Page excerpt:

As the world continues to deal with the COVID-19 pandemic, alarms have started to be raised concerning another deadly disease — cases of monkeypox have been identified in several countries in Europe and North America, as well as in Australia.

From the same family as smallpox, monkeypox is endemic to Central and West Africa, but alarm is being raised as it spreads to countries where the populations have little exposure and thus no built-up immunity to the disease.

Images from Africa are being used to report on non-African outbreaks.

Monkeypox, which causes fevers, aches, and distinctive rashes, can be deadly, especially in regions such as Europe and North America, where citizens have little resistance against the disease. Older people in these regions who have had past smallpox vaccinations may have partial immunity to the disease, The New York Times reports, but younger people without such vaccination history are at greater risk. Although the initial European infection is believed to be traced to a traveler from Nigeria to the U.K., according to the UK Health Security Agency, the other Western cases do not have an obvious connection to Africa. Nevertheless, images of African bodies with rashes have dominated Western coverage of the outbreak.

“The outbreak is in Europe not in Africa,” noted Twitter uses Hashi, MD, “but the racist western media couldn’t help themselves but to use African images to denote ‘Monkey pox’.”

Homophobic rumors about the outbreaks have proliferated.

In addition to the racial imagery surrounding the current monkeypox outbreak, LGBTQ communities have also been the subject of speculation surrounding the current outbreak. Because four of the initial people to test positive for monkeypox in the U.K. were self-identified men who have sex with men (MSM), rumors and half-truths have spread online, blaming the outbreak on sexual activity between men. The United Nations has warned that current coverage and discourse surrounding the outbreak could “reinforce homophobic and racist stereotypes and exacerbate stigma” against Black and/or LGBTQ individuals, Al Jazeera reports.

There is a long trend of scapegoating in response to disease.

Problem details: Pick up the article on monkeypox coverage above and continue it from its final sentence.

Entries provided:
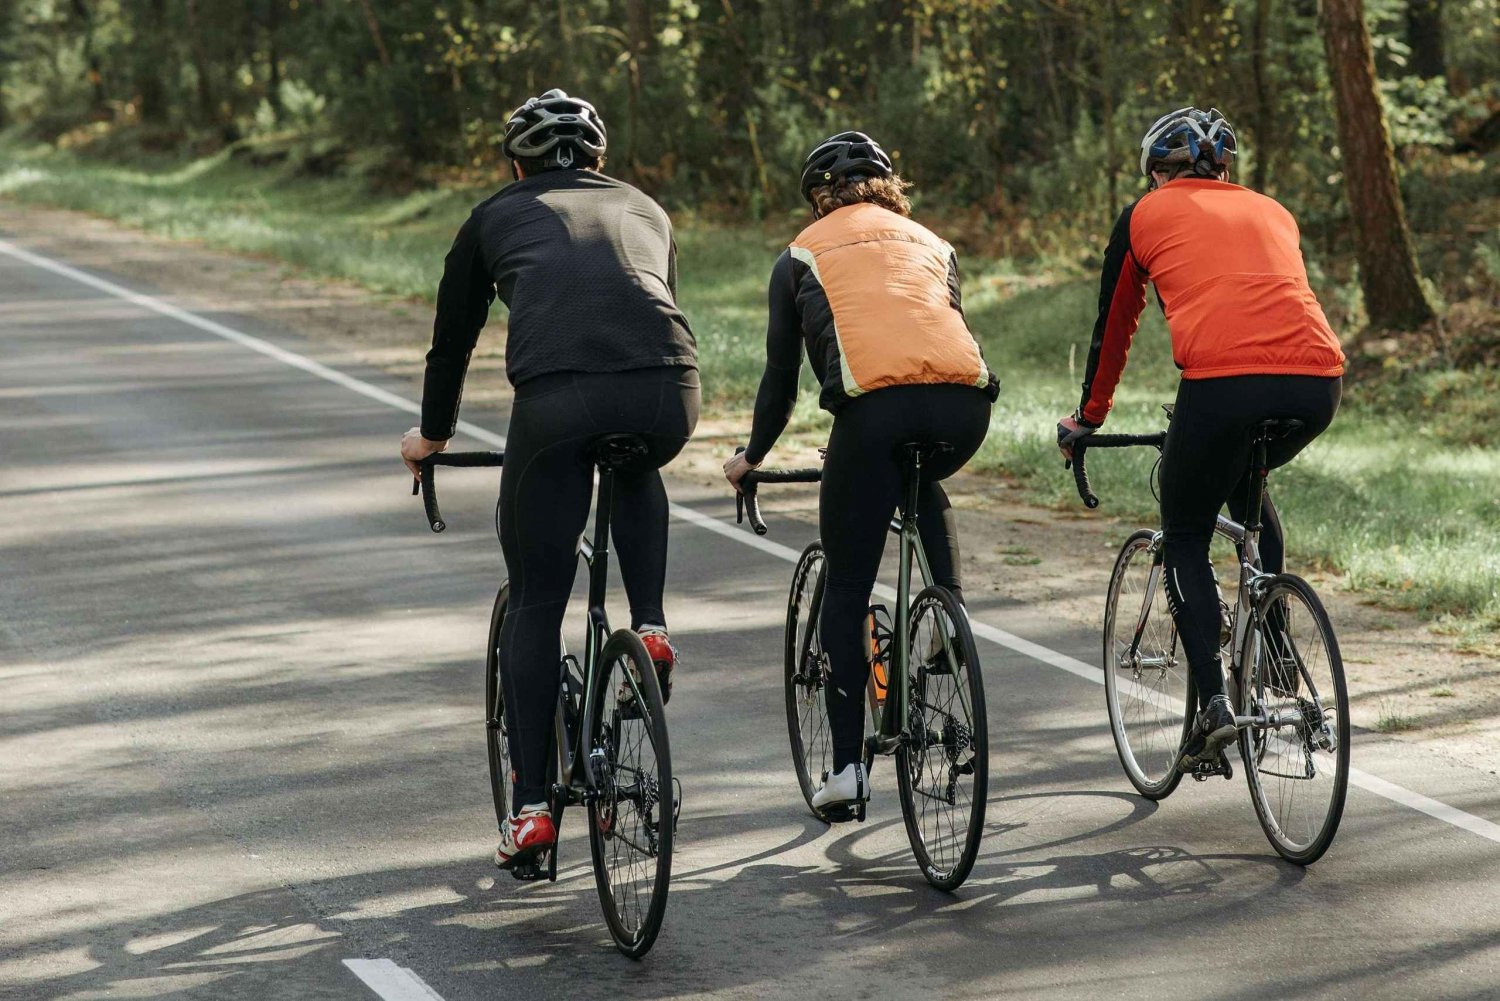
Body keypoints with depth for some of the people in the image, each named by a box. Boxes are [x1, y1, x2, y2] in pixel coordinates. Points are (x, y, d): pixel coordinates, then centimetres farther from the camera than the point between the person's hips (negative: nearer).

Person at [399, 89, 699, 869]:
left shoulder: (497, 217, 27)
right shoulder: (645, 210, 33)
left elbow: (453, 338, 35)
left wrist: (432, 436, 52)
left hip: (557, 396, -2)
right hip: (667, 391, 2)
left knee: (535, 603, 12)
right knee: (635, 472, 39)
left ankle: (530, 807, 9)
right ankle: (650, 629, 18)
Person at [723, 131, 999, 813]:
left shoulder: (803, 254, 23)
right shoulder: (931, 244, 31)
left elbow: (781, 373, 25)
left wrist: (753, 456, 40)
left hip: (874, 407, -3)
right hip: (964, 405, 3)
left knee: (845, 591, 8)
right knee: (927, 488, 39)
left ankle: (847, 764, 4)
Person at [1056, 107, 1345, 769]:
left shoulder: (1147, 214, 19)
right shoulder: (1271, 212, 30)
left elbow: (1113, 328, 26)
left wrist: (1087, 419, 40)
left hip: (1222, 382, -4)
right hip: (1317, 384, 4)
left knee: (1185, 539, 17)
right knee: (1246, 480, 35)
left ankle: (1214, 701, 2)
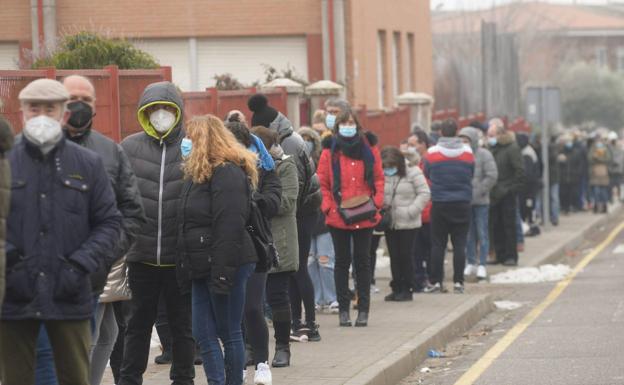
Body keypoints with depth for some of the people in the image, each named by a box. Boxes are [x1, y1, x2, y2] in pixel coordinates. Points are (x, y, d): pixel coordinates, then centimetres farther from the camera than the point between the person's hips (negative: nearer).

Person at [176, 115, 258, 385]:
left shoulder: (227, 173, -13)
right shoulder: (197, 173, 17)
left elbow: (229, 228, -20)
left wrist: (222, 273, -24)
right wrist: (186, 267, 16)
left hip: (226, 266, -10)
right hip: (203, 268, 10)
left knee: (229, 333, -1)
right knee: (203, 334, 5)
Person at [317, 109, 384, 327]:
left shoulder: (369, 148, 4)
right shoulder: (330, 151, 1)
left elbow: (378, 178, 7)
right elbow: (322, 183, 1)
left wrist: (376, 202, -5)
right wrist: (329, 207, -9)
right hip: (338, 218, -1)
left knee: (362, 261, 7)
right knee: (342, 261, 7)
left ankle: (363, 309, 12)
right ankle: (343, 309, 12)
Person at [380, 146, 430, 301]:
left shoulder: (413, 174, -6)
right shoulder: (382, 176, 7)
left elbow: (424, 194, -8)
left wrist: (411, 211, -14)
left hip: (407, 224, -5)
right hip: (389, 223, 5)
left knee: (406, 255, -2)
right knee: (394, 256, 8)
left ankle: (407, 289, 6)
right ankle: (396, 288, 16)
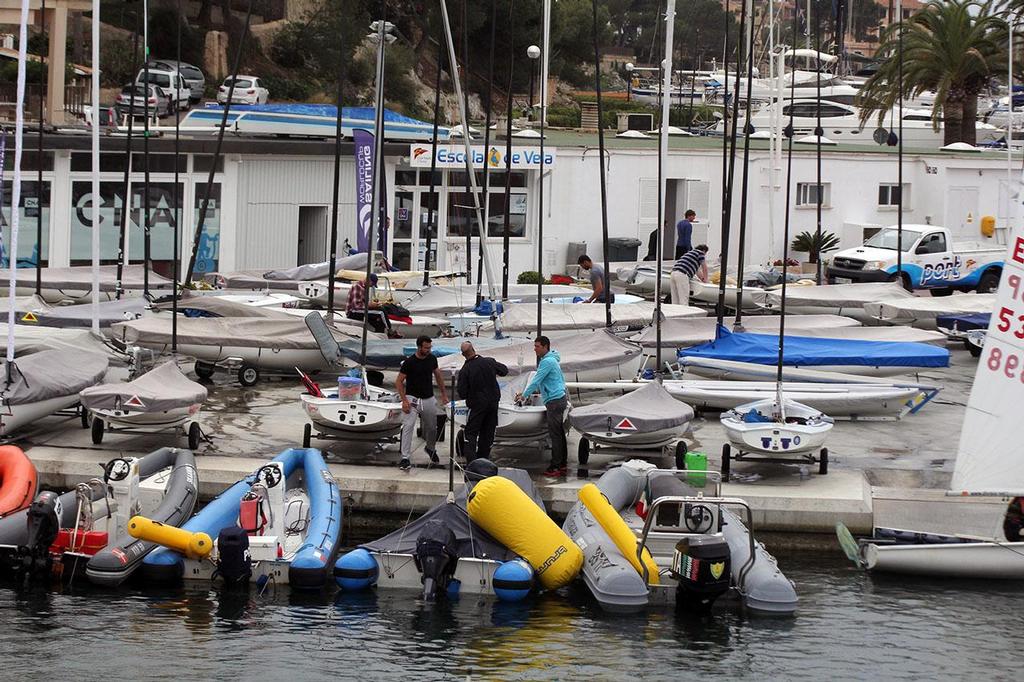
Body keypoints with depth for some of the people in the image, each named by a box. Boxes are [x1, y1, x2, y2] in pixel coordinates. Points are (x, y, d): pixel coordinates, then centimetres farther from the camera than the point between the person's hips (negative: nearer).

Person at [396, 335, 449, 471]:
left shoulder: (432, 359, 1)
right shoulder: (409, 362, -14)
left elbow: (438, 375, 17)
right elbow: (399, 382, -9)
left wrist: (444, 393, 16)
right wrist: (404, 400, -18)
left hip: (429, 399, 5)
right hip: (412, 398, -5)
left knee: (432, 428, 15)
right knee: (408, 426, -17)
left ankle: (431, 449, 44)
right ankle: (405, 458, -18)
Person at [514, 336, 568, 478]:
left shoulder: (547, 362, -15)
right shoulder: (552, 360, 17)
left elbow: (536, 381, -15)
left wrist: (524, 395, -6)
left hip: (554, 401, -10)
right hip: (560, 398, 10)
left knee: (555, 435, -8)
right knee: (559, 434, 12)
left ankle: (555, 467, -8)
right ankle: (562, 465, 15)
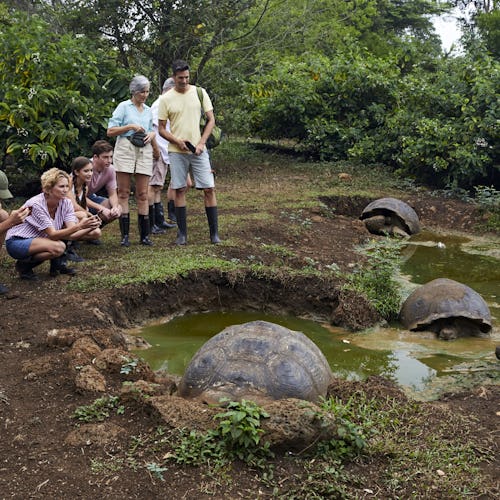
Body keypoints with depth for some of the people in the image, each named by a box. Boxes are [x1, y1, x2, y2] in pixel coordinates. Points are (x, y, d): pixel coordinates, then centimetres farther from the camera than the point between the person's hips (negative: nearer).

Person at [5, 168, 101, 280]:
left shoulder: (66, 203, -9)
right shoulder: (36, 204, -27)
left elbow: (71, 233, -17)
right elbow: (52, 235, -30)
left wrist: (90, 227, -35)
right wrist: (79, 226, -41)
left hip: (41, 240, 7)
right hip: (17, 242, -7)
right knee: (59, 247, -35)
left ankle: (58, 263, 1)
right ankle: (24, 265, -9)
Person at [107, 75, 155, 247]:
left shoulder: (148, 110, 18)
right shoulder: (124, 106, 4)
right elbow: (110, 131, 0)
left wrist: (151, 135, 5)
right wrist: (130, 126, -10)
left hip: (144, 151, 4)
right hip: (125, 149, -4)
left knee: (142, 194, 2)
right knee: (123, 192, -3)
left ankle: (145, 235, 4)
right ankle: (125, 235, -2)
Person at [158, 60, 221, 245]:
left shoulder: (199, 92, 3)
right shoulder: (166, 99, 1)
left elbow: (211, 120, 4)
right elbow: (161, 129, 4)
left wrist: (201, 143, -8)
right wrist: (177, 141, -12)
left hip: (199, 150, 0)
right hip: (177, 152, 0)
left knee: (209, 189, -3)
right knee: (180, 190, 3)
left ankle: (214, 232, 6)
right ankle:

Your response:
Blaming minority and marginalized communities for disease outbreaks is nothing new. Gay men and people from Africa have been stigmatized in regard to HIV/AIDS since the 1980s. After it became known that the coronavirus that led to the current COVID-19 pandemic likely crossed over to humans in China, Western figures such as former President Donald Trump blamed China and Asians, or people of Asian descent more generally, for the pandemic, and used racist labels such as the “Chinese virus.” Many believe this racist demonization is responsible for the alarming rise in anti-Asian hate crimes in the United States, including deadly attacks and at least one mass shooting. Similarly, the Omicron variant of the virus was labeled the “South Africa variant” after scientists identified it in that country, and travel bans were placed against southern Africa despite the variants’ prevalence in Western nations.

Although Western media continues its trend of problematic reporting, non-Western media has not been compelled to follow its lead. Kenyan news reports, for example, have used images of white people to illustrate the story of the monkeypox outbreak. “Good for Kenya TV,” British Nigerian author and activist Dr Shola Mos-Shogbamimu posted on Twitter. “Show White people with #monkeypox in response to targeted racist tactic of Western media only depicting Africans with monkey pox.”

As Western media continue to paint problematic narratives concerning diseases like monkeypox, such counternarratives will continue to be important.